PROMPT –
Copy every line of the listing below without changing anything.

DATA PROVIDED –
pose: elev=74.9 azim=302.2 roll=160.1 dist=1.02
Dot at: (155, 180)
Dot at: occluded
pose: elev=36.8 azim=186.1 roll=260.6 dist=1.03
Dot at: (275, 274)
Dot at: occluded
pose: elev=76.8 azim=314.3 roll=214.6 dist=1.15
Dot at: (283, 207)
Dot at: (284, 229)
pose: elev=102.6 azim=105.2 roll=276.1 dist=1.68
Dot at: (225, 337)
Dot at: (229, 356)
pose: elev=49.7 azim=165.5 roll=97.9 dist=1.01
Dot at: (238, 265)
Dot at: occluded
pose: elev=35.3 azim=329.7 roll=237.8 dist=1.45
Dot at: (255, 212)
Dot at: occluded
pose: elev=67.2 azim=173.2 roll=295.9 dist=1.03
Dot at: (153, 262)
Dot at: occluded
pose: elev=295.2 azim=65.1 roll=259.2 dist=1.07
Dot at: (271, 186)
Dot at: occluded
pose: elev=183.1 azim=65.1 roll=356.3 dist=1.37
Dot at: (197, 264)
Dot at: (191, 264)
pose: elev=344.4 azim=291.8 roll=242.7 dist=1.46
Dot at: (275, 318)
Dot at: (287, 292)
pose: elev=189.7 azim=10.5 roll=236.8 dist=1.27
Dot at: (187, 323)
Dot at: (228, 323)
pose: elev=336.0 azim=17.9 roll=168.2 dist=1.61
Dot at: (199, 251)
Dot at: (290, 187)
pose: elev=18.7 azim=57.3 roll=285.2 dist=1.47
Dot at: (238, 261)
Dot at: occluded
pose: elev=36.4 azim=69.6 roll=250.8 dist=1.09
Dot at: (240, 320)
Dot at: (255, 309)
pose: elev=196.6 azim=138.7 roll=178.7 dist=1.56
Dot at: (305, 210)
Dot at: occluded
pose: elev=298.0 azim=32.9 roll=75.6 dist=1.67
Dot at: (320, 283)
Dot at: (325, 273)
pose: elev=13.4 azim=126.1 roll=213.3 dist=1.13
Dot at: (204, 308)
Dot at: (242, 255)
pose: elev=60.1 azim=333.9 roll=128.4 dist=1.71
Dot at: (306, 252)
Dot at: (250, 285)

ANSWER TO THIS EXERCISE –
pose: elev=74.9 azim=302.2 roll=160.1 dist=1.02
Dot at: (155, 180)
Dot at: occluded
pose: elev=36.8 azim=186.1 roll=260.6 dist=1.03
Dot at: (275, 274)
Dot at: occluded
pose: elev=76.8 azim=314.3 roll=214.6 dist=1.15
Dot at: (283, 207)
Dot at: (284, 229)
pose: elev=102.6 azim=105.2 roll=276.1 dist=1.68
Dot at: (225, 337)
Dot at: (229, 356)
pose: elev=49.7 azim=165.5 roll=97.9 dist=1.01
Dot at: (238, 265)
Dot at: occluded
pose: elev=35.3 azim=329.7 roll=237.8 dist=1.45
Dot at: (255, 212)
Dot at: occluded
pose: elev=67.2 azim=173.2 roll=295.9 dist=1.03
Dot at: (153, 262)
Dot at: occluded
pose: elev=295.2 azim=65.1 roll=259.2 dist=1.07
Dot at: (271, 186)
Dot at: occluded
pose: elev=183.1 azim=65.1 roll=356.3 dist=1.37
Dot at: (197, 264)
Dot at: (191, 264)
pose: elev=344.4 azim=291.8 roll=242.7 dist=1.46
Dot at: (275, 318)
Dot at: (287, 292)
pose: elev=189.7 azim=10.5 roll=236.8 dist=1.27
Dot at: (187, 323)
Dot at: (228, 323)
pose: elev=336.0 azim=17.9 roll=168.2 dist=1.61
Dot at: (199, 251)
Dot at: (290, 187)
pose: elev=18.7 azim=57.3 roll=285.2 dist=1.47
Dot at: (238, 261)
Dot at: occluded
pose: elev=36.4 azim=69.6 roll=250.8 dist=1.09
Dot at: (240, 320)
Dot at: (255, 309)
pose: elev=196.6 azim=138.7 roll=178.7 dist=1.56
Dot at: (305, 210)
Dot at: occluded
pose: elev=298.0 azim=32.9 roll=75.6 dist=1.67
Dot at: (320, 283)
Dot at: (325, 273)
pose: elev=13.4 azim=126.1 roll=213.3 dist=1.13
Dot at: (204, 308)
Dot at: (242, 255)
pose: elev=60.1 azim=333.9 roll=128.4 dist=1.71
Dot at: (306, 252)
Dot at: (250, 285)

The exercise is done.